DESCRIPTION OF THE TASK
Write only the number of lines in the records beneath that hold "nose".

DATA FOR THE TASK
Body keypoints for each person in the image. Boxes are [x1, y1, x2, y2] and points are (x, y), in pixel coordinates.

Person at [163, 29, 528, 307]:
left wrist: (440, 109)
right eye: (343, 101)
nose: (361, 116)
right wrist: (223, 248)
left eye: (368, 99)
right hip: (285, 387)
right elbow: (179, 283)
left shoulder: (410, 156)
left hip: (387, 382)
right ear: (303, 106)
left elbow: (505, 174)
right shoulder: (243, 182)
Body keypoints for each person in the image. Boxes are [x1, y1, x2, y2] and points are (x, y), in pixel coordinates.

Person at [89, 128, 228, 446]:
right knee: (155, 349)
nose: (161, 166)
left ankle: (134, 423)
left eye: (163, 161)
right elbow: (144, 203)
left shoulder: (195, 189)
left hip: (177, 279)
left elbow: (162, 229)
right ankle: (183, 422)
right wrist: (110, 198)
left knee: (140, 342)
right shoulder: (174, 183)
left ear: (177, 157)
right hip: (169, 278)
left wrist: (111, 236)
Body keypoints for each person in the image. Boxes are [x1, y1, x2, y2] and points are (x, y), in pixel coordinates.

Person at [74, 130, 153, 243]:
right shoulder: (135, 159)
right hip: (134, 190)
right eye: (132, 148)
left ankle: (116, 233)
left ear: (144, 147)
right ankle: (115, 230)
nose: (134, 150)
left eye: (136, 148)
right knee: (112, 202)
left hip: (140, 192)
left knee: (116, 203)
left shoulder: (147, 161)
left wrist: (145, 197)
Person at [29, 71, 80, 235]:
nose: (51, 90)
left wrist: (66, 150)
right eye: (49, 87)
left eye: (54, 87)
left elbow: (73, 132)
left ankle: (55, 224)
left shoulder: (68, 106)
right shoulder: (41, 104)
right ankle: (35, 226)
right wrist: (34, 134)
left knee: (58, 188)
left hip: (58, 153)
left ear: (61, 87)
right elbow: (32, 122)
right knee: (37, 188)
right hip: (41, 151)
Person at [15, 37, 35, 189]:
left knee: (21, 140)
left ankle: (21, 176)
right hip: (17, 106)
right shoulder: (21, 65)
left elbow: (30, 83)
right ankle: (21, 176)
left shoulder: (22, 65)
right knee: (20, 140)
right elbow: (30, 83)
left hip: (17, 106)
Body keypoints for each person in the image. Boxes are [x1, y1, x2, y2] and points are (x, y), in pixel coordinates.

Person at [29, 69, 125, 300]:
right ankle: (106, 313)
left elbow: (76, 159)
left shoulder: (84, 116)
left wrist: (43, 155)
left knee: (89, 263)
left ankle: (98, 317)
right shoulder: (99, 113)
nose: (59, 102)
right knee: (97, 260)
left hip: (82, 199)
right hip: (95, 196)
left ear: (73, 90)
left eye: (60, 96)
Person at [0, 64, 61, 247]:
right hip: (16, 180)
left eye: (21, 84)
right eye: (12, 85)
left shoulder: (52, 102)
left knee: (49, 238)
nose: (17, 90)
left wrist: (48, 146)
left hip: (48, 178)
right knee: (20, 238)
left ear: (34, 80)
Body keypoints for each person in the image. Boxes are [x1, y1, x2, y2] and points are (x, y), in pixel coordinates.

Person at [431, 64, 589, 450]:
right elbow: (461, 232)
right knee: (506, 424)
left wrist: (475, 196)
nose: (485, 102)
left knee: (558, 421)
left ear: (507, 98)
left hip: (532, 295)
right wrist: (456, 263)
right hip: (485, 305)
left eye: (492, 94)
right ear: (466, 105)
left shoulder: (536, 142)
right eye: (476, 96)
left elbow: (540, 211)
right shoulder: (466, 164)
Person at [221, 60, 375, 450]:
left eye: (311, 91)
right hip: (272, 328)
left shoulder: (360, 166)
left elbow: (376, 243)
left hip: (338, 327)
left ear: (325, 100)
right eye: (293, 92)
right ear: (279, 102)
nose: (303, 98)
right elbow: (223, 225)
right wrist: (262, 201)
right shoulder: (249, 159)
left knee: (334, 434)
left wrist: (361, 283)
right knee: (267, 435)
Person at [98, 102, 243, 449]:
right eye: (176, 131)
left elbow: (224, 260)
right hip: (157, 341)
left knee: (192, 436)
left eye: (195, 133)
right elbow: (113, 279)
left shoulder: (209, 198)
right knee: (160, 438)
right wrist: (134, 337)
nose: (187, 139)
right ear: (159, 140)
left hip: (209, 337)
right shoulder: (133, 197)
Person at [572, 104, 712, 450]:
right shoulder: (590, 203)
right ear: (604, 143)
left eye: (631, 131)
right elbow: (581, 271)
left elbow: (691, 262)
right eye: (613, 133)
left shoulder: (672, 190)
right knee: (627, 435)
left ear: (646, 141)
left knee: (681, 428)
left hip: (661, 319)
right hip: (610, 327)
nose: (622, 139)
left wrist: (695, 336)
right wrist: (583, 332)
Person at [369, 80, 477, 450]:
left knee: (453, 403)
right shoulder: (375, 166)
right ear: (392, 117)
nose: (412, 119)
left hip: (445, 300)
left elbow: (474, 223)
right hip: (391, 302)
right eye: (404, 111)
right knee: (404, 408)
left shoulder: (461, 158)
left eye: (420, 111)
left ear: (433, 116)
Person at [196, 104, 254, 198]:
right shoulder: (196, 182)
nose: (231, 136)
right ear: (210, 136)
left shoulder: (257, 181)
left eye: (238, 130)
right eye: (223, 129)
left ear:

ANSWER SECTION
12